- **What to do**: Write out the listing below character for character, though without its pictures.

[[ Information provided, beginning ]]

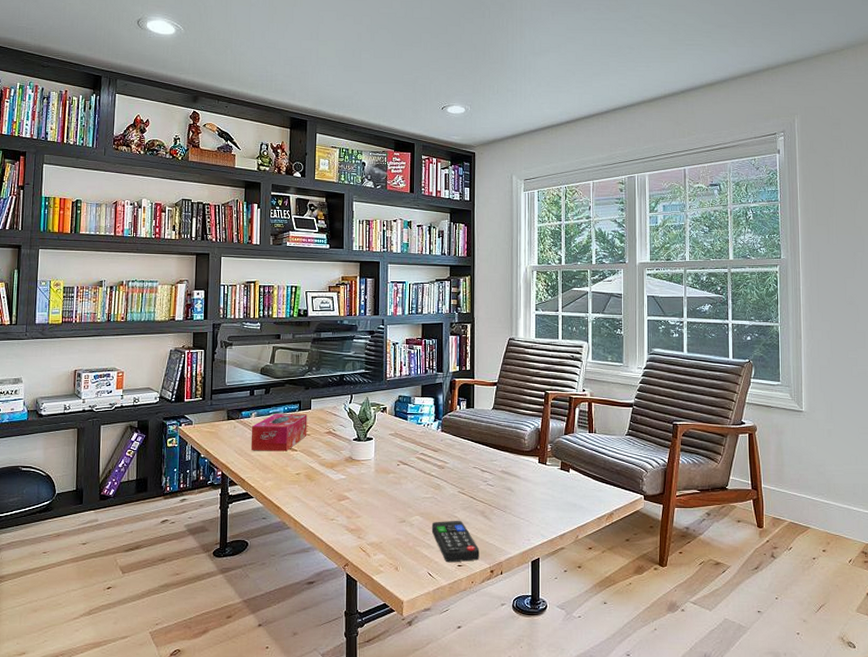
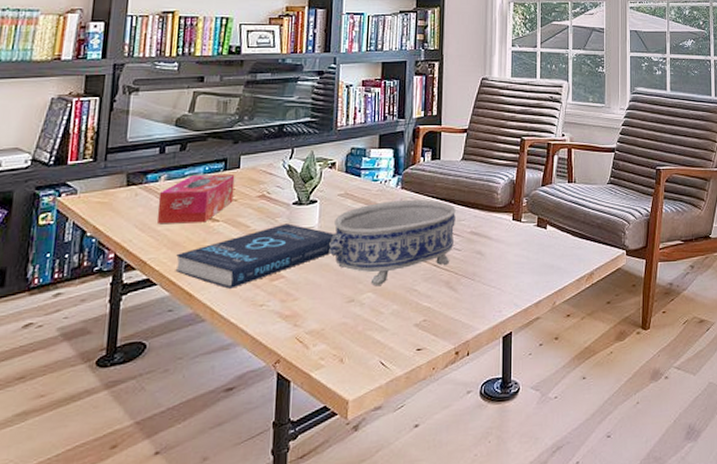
book: none [266,455,387,505] -> present [175,223,334,289]
decorative bowl: none [384,440,488,511] -> present [329,199,456,287]
remote control: present [431,520,480,563] -> none [386,294,443,347]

[[ Information provided, end ]]

- **Written solution**:
book: none [266,455,387,505] -> present [175,223,334,289]
decorative bowl: none [384,440,488,511] -> present [329,199,456,287]
remote control: present [431,520,480,563] -> none [386,294,443,347]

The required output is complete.